The backstory to existence
Written by Gabe
Blink. If you’ve done so, congratulations - you were briefly able to look at a pretty accurate picture of our universe shortly after its creation. Or, at least, of how it would have looked to human eyes. The period the universe entered shortly after its creation is known today as the dark ages, rather aptly named, as visible light didn’t exist yet. There simply wasn’t anything to produce light. All that existed was a “fog” of sorts, composed of hydrogen, helium and extremely small amounts of lithium. This period is thought to have lasted from roughly 400 000 years after the formation of our universe during the big bang until about half a billion years later.
Image: Star-forming region S106 (captured by the Hubble Space Telescope), Techexplorist.com
Eventually, the clouds which filled the universe started to collapse, forming the first stars. The (simplified) process of star-formation is as follows: motion and turbulence inside clouds of gas (or dust) create knots, which, when they have enough mass, attain enough gravitational attraction to cause them to collapse into themselves. Due to this collapse, the material at the center of these “knots” heats up and becomes the core of a star.
Because the universe at that point only contained helium, hydrogen and traces of lithium, the first stars only contained those elements. We call these first stars Population III stars because of exactly that - the comparatively less ancient Population II stars contain more metals and the even younger Population Is contain even larger amounts thereof. To create more elements than the three already mentioned, one needs them to be fused inside the cores of stars, and over time this happens more and more, leading to newer stars having more metals.
An interesting detail is that everything we know about the first stars is only based on deduction and speculation - none have been observed yet, and hence it is thought that most of them are already dead. This would mean that they were much more massive than our sun, since the larger a star is, the shorter it lasts. Our sun has been shining for billions of years and is far from dying, whereas the first stars’ lifespans are probably measurable in the millions (which is quite a short amount of time on the cosmic scale, despite the fact that one million years is much more than human civilization itself has lasted).

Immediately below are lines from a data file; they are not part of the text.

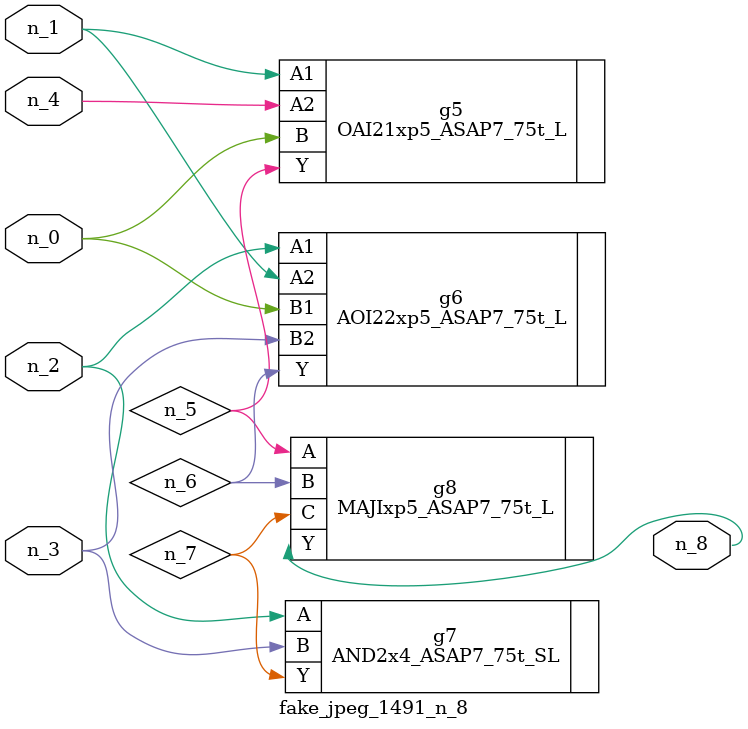
<source format=v>
module fake_jpeg_1491_n_8 (n_3, n_2, n_1, n_0, n_4, n_8);

input n_3;
input n_2;
input n_1;
input n_0;
input n_4;

output n_8;

wire n_6;
wire n_5;
wire n_7;

OAI21xp5_ASAP7_75t_L g5 ( 
.A1(n_1),
.A2(n_4),
.B(n_0),
.Y(n_5)
);

AOI22xp5_ASAP7_75t_L g6 ( 
.A1(n_2),
.A2(n_1),
.B1(n_0),
.B2(n_3),
.Y(n_6)
);

AND2x4_ASAP7_75t_SL g7 ( 
.A(n_2),
.B(n_3),
.Y(n_7)
);

MAJIxp5_ASAP7_75t_L g8 ( 
.A(n_5),
.B(n_6),
.C(n_7),
.Y(n_8)
);


endmodule
</source>
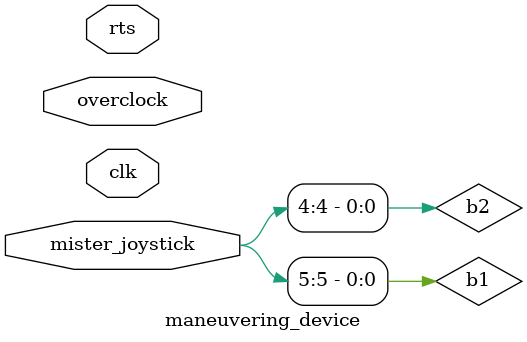
<source format=sv>
module maneuvering_device (
    input clk,
    input wire [15:0] mister_joystick,
    input rts,
    input overclock,
    bytestream.source serial_out
);

    // The baud rate of spoon is 1200
    // A serial frame costs 1 start bit, 8 data bits and 1 stop bit
    // In truth according to the documentation these are 7 data bits and 2 stop bits
    // But I know that this is just wrong documentation.
    // 1200 baud is eqivalent to 120 byte/s
    // 30e6 / 120 is 250000
    // For overclocking: 30e6 / 50 Hz video / 3 = 200000
    wire [18:0] kTicksPerByte = overclock ? 200000 : 250000;

    typedef enum bit [1:0] {
        DEVICE_ID,  // Always start with this after RTS is asserted
        BYTE0,  // 1 1 B1 B2 Y7 Y6 X7 X6
        BYTE1,  // 1 0 X5 X4 X3 X2 X1 X0
        BYTE2  // 1 0 Y5 Y4 Y3 Y2 Y1 Y0
    } e_state;

    e_state state;
    bit [18:0] cnt;
    bit [7:0] frame[3];

    bit perform_transmit;

    wire b1 = mister_joystick[5];
    wire b2 = mister_joystick[4];

    bit b1_q, b2_q;

    bit signed [7:0] speed;

    bit signed [7:0] x;
    bit signed [7:0] y;

    bit signed [7:0] x_q;
    bit signed [7:0] y_q;
    bit [3:0] accel;

    always_comb begin
        x = 0;
        y = 0;

        // The spoon has a short amount of time where it moves 2 ticks per frame
        // After a while it switches itself to 8 ticks per frame
        // We are overclocking the spoon, changing 8 to 2 and 2 to 1
        if (accel >= 5) begin
            speed = overclock ? 7 : 8;
        end else begin
            speed = overclock ? 2 : 2;
        end

        if (mister_joystick[0]) x = speed;
        if (mister_joystick[2]) y = speed;
        if (mister_joystick[1]) x = -speed;
        if (mister_joystick[3]) y = -speed;
        // Only transmit when buttons have changed or when we are moving the cursor
        // Even so, the speed is not changed, we must transmit permanently.
        perform_transmit = (b1 != b1_q) || (b2 != b2_q) || (x != x_q) || (y != y_q) || (x !=0 ) || (y !=0 );
    end

    always_ff @(posedge clk) begin
        if (serial_out.write) $display("INPUT SERIAL %x", serial_out.data);
    end
    always_ff @(posedge clk) begin
        serial_out.write <= 0;

        if (rts) begin
            state <= DEVICE_ID;
            cnt   <= kTicksPerByte;
        end else if (cnt != 0) begin
            cnt <= cnt - 1;
        end else begin
            cnt <= kTicksPerByte;

            case (state)
                DEVICE_ID: begin
                    serial_out.data <= 8'hCA;
                    state <= BYTE0;
                    serial_out.write <= 1;

                end
                BYTE0: begin
                    if (perform_transmit) begin
                        serial_out.data <= frame[0];
                        state <= BYTE1;
                        serial_out.write <= 1;

                        // store for next comparsion
                        x_q <= x;
                        y_q <= y;
                        b1_q <= b1;
                        b2_q <= b2;
                    end
                end
                BYTE1: begin
                    serial_out.data <= frame[1];
                    state <= BYTE2;
                    serial_out.write <= 1;

                end
                BYTE2: begin
                    serial_out.data <= frame[2];
                    state <= BYTE0;
                    serial_out.write <= 1;

                end
            endcase
        end


        // change whole frame at the same time before transmitting the next
        if (cnt == 10 && state == BYTE0) begin
            frame[0] <= {2'b11, b1, b2, y[7:6], x[7:6]};
            frame[1] <= {2'b10, x[5:0]};
            frame[2] <= {2'b10, y[5:0]};

            if (mister_joystick[3:0] == 0) begin
                accel <= 0;
            end else if (mister_joystick[3:0] != 0 && accel < 7) begin
                accel <= accel + 1;
            end
        end
    end
endmodule


</source>
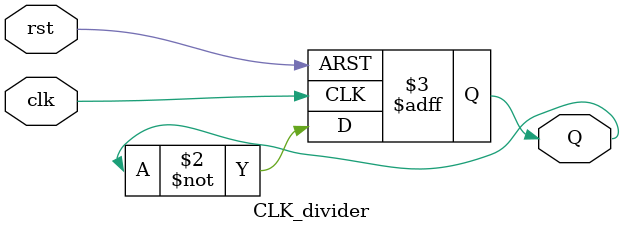
<source format=v>
`timescale 1ns / 1ps


module CLK_divider(input clk, input rst,  output reg Q );
    always @ (posedge clk  or posedge rst)
 begin
// Asynchronous Reset
if (rst)
Q <= 1'b0;
else
Q <= ~Q;
end
endmodule
</source>
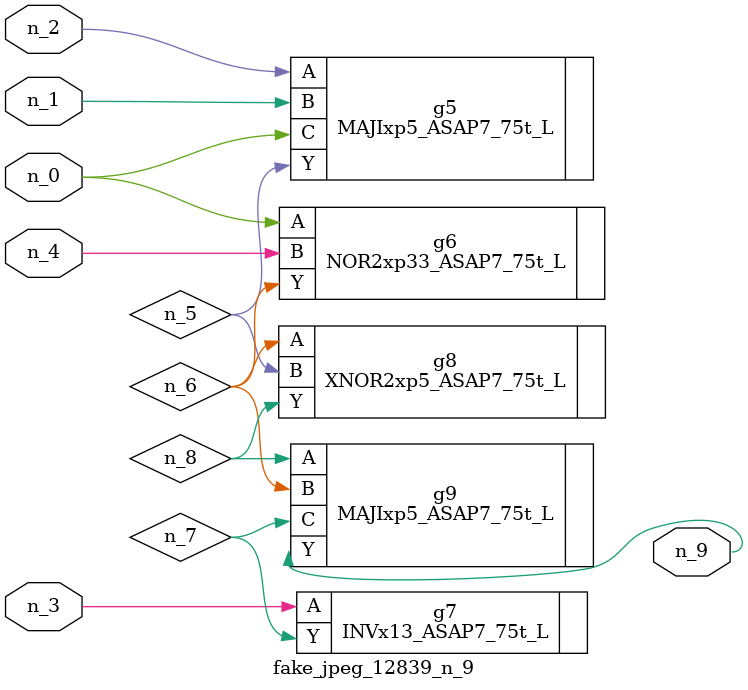
<source format=v>
module fake_jpeg_12839_n_9 (n_3, n_2, n_1, n_0, n_4, n_9);

input n_3;
input n_2;
input n_1;
input n_0;
input n_4;

output n_9;

wire n_8;
wire n_6;
wire n_5;
wire n_7;

MAJIxp5_ASAP7_75t_L g5 ( 
.A(n_2),
.B(n_1),
.C(n_0),
.Y(n_5)
);

NOR2xp33_ASAP7_75t_L g6 ( 
.A(n_0),
.B(n_4),
.Y(n_6)
);

INVx13_ASAP7_75t_L g7 ( 
.A(n_3),
.Y(n_7)
);

XNOR2xp5_ASAP7_75t_L g8 ( 
.A(n_6),
.B(n_5),
.Y(n_8)
);

MAJIxp5_ASAP7_75t_L g9 ( 
.A(n_8),
.B(n_6),
.C(n_7),
.Y(n_9)
);


endmodule
</source>
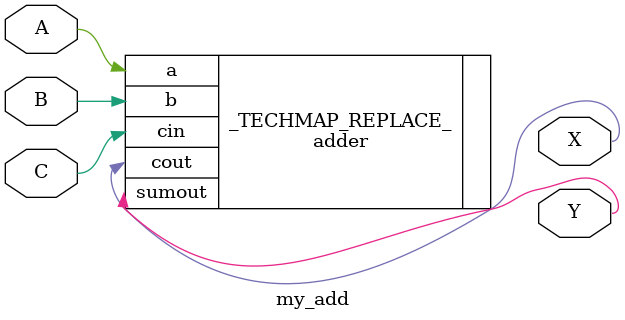
<source format=v>
(* techmap_celltype = "$alu" *)
module my_add (A, B, C, X, Y);

	input A, B, C;
	output X, Y;

	adder #() _TECHMAP_REPLACE_ (
		.a		(A),
		.b		(B),
		.cin	(C),
		.sumout	(Y),
		.cout	(X) );
	
endmodule

</source>
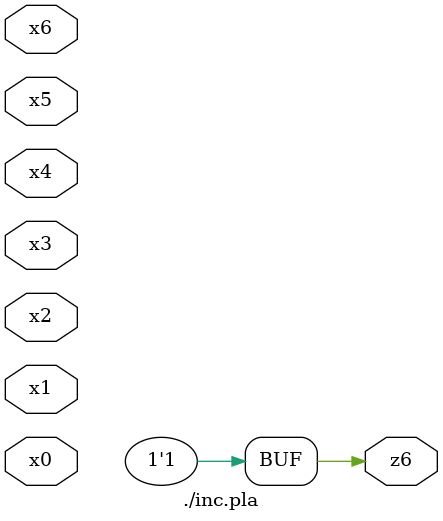
<source format=v>

module \./inc.pla  ( 
    x0, x1, x2, x3, x4, x5, x6,
    z6  );
  input  x0, x1, x2, x3, x4, x5, x6;
  output z6;
  assign z6 = 1'b1;
endmodule



</source>
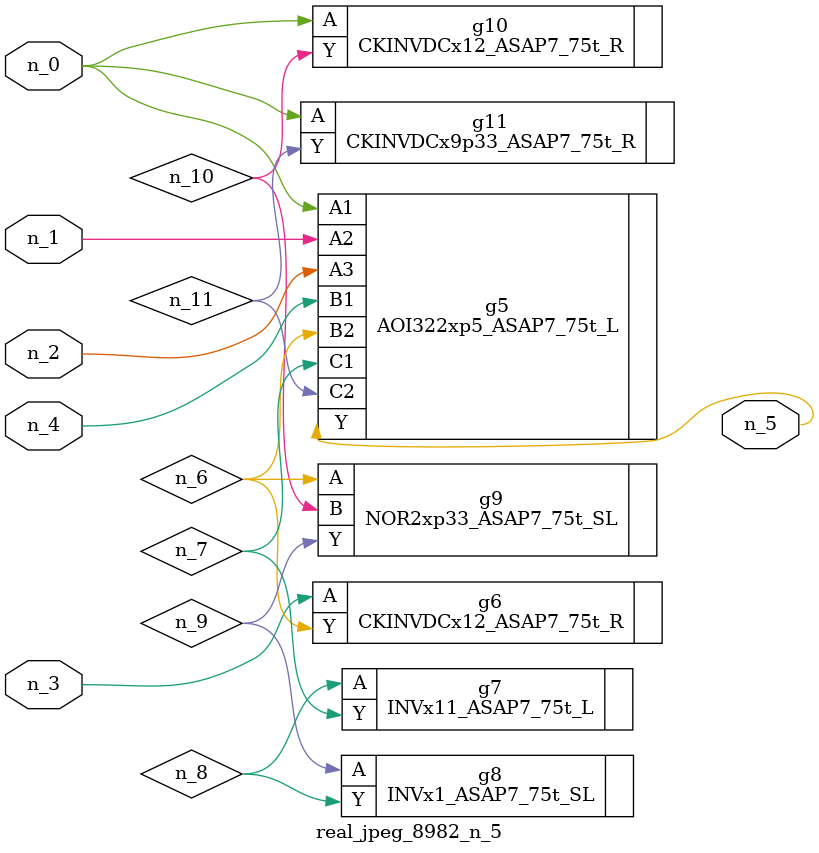
<source format=v>
module real_jpeg_8982_n_5 (n_4, n_0, n_1, n_2, n_3, n_5);

input n_4;
input n_0;
input n_1;
input n_2;
input n_3;

output n_5;

wire n_8;
wire n_11;
wire n_6;
wire n_7;
wire n_10;
wire n_9;

AOI322xp5_ASAP7_75t_L g5 ( 
.A1(n_0),
.A2(n_1),
.A3(n_2),
.B1(n_4),
.B2(n_6),
.C1(n_7),
.C2(n_11),
.Y(n_5)
);

CKINVDCx12_ASAP7_75t_R g10 ( 
.A(n_0),
.Y(n_10)
);

CKINVDCx9p33_ASAP7_75t_R g11 ( 
.A(n_0),
.Y(n_11)
);

CKINVDCx12_ASAP7_75t_R g6 ( 
.A(n_3),
.Y(n_6)
);

NOR2xp33_ASAP7_75t_SL g9 ( 
.A(n_6),
.B(n_10),
.Y(n_9)
);

INVx11_ASAP7_75t_L g7 ( 
.A(n_8),
.Y(n_7)
);

INVx1_ASAP7_75t_SL g8 ( 
.A(n_9),
.Y(n_8)
);


endmodule
</source>
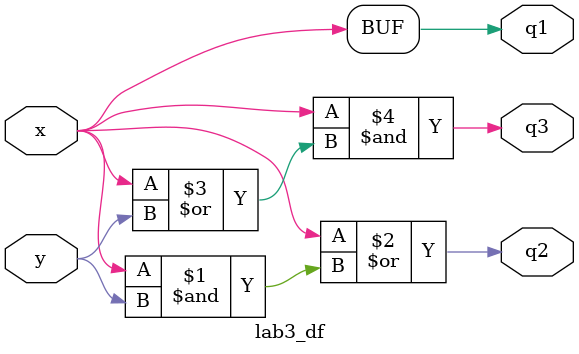
<source format=v>
`timescale 1ns / 1ps


module lab3_df(
input x,y,
output q1,q2,q3
    );
    assign q1 = x;
    assign q2 = x | (x & y);
    assign q3 = x & (x | y);
endmodule

</source>
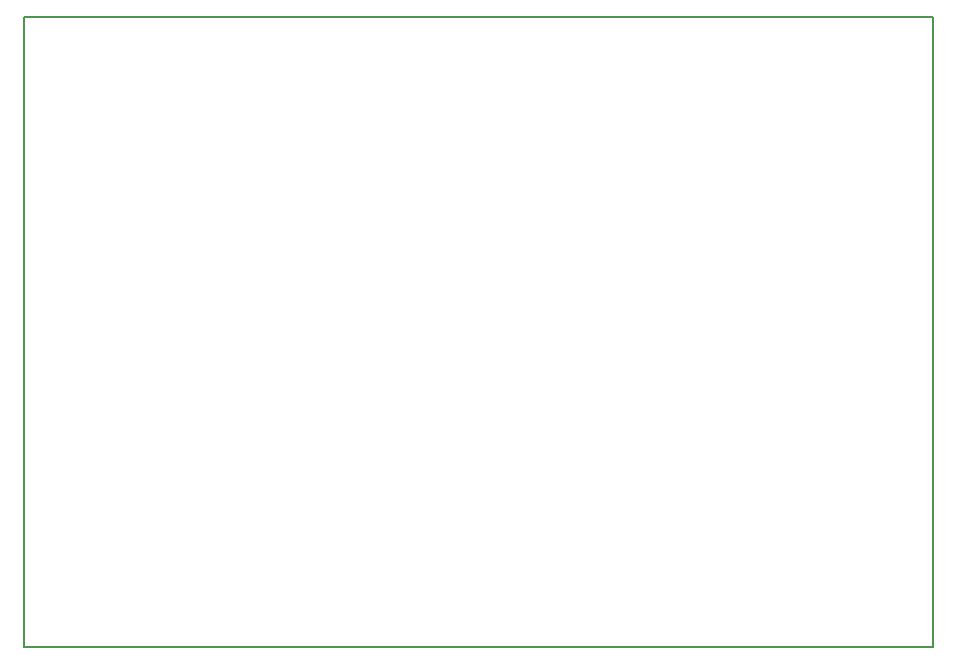
<source format=gm1>
G04 MADE WITH FRITZING*
G04 WWW.FRITZING.ORG*
G04 DOUBLE SIDED*
G04 HOLES PLATED*
G04 CONTOUR ON CENTER OF CONTOUR VECTOR*
%ASAXBY*%
%FSLAX23Y23*%
%MOIN*%
%OFA0B0*%
%SFA1.0B1.0*%
%ADD10R,3.037010X2.106650*%
%ADD11C,0.008000*%
%ADD10C,0.008*%
%LNCONTOUR*%
G90*
G70*
G54D10*
G54D11*
X8Y2099D02*
X3037Y2099D01*
X3037Y0D01*
X8Y0D01*
X8Y2099D01*
D02*
G04 End of contour*
M02*
</source>
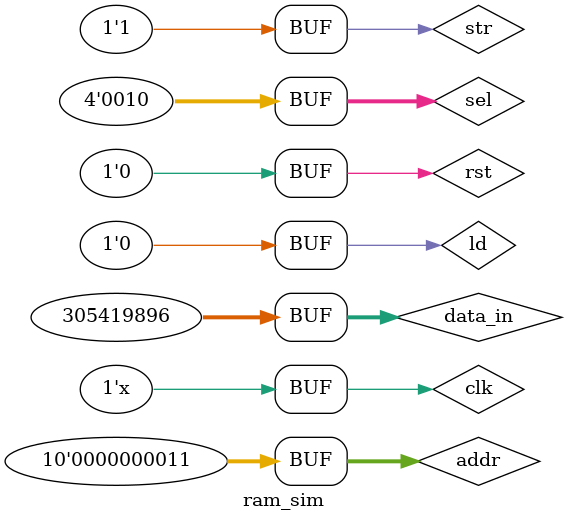
<source format=v>
`timescale 1ns / 1ps


module ram_sim(

    );

    reg clk;
    reg rst;
    reg str; // store data enable
    reg ld; // load data enable
    reg [3:0] sel; // 1bit selector, 0 disables component
    reg [9:0] addr; // 10bits addr
    reg [31:0] data_in; // 32bits data
    wire [31:0] data_out; // 32bits data

    initial begin
        // data_in initial here
        rst=1'b0;
        sel=4'b1111;
        clk=1'b0;
        str=1'b0;
        ld=1'b0;
        data_in=32'h12345678;
        addr=10'b000000001;

        #5 rst=1'b1;
        #20 rst=1'b0;

        // test store
        #10 str=1'b1;

        // test another addr
        #20 addr=10'b0000000010;

        // test sel
        sel=4'b0010;
        #10 addr=10'b0000000011;

    end

    always@(*)begin
        #10 clk<=~clk;
    end

    // RAM is called here
    RAM myram(rst, clk, str, ld, sel, addr, data_in, data_out);

endmodule

</source>
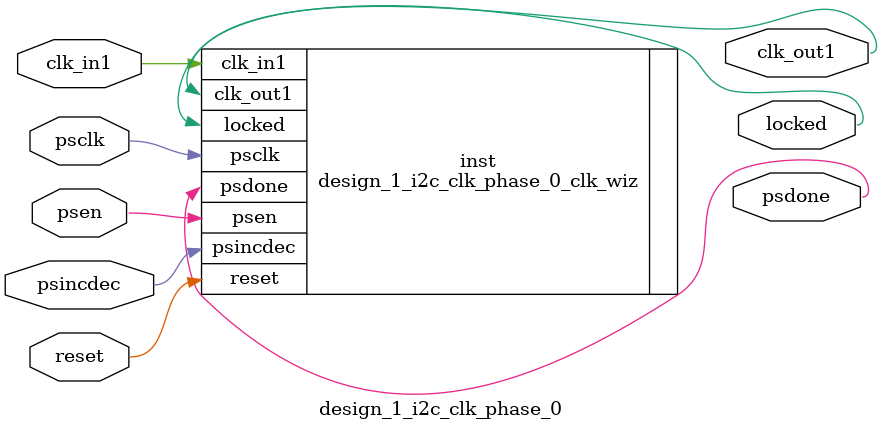
<source format=v>


`timescale 1ps/1ps

(* CORE_GENERATION_INFO = "design_1_i2c_clk_phase_0,clk_wiz_v6_0_5_0_0,{component_name=design_1_i2c_clk_phase_0,use_phase_alignment=false,use_min_o_jitter=false,use_max_i_jitter=false,use_dyn_phase_shift=true,use_inclk_switchover=false,use_dyn_reconfig=false,enable_axi=0,feedback_source=FDBK_AUTO,PRIMITIVE=MMCM,num_out_clk=1,clkin1_period=10.000,clkin2_period=10.000,use_power_down=false,use_reset=true,use_locked=true,use_inclk_stopped=false,feedback_type=SINGLE,CLOCK_MGR_TYPE=NA,manual_override=false}" *)

module design_1_i2c_clk_phase_0 
 (
  // Clock out ports
  output        clk_out1,
  // Dynamic phase shift ports
  input         psclk,
  input         psen,
  input         psincdec,
  output        psdone,
  // Status and control signals
  input         reset,
  output        locked,
 // Clock in ports
  input         clk_in1
 );

  design_1_i2c_clk_phase_0_clk_wiz inst
  (
  // Clock out ports  
  .clk_out1(clk_out1),
  // Dynamic phase shift ports                
  .psclk(psclk),
  .psen(psen),
  .psincdec(psincdec),
  .psdone(psdone),
  // Status and control signals               
  .reset(reset), 
  .locked(locked),
 // Clock in ports
  .clk_in1(clk_in1)
  );

endmodule

</source>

The first stars are relevant not only because they were the first ever source of visible light in the universe, but also because they were the forges for all matter other than hydrogen, helium and lithium - a very important element that wouldn’t exist without them is carbon, the key to all life. Without carbon, I wouldn’t be here writing this article, and neither would you, reading it. Because they indirectly caused most of the physical universe to exist, they are of interest to scientists - observing them could garner much valuable insight into how the universe itself actually formed.
How does one observe something that died billions of years in the past, though? The answer to this question is twofold. Firstly, the instrument through which we intend to do that is the James Webb Space Telescope (JWST), a colossus of a space observatory (in fact it is the largest space telescope yet) currently rocketing 1.5 million kilometers away from the earth, which launched on December 25th 2021. Observing the first stars is one of its purposes.
Image: James Webb Space Telescope, TheVerge.com
The second part of the answer pertains to the method rather than the tool. When we look at things, we do not really see the things themselves but instead light that is reflected off of them. Since light needs to travel through space, we really see objects how they looked in the very recent past. This may not be obvious in everyday life, as the time it takes light to reflect off of a pen you’re holding, or the face of a person standing right in front of you, for example, is extremely short, and as such it is almost as if the object in question were observed in real time. However, distance in space is much larger, and light can take millions or even billions of years to cross. Hence, if one were to look at a point that is thirteen billion light years away, they would actually be looking at a snapshot of how that point looked thirteen billion years ago. The JWST is made in such a way that it can be used to observe points distant enough to show us the first stars, despite them not technically existing anymore.
While journalists often refer to the telescope as successor to the older Hubble telescope, which has been very important in many ways - such as discovering new moons orbiting Pluto - over the past few years, it actually differs from it in various ways.
It is much further away from the earth - 1.5 million kilometres as compared to Hubble’s 550 km, which may seem rather humble in comparison. The second, much more important, distinction is that it is focused on infrared light rather than on visible light.
Infrared light is outside of the visible spectrum, and as such we cannot see it. The reason this frequency of electromagnetic rays is preferred over detection of visible light is because the universe expands. The frequency of light waves becomes distorted by this expansion, and as such very distant galaxies are only visible to us in the infrared spectrum.
JWST is a potential breakthrough, as it will allow astronomers to see things that may clarify how matter and life formed in the universe, which has only been answerable by calculations and speculation up to this point. If it discovers the right things, it could bring many revolutionary findings to humanity.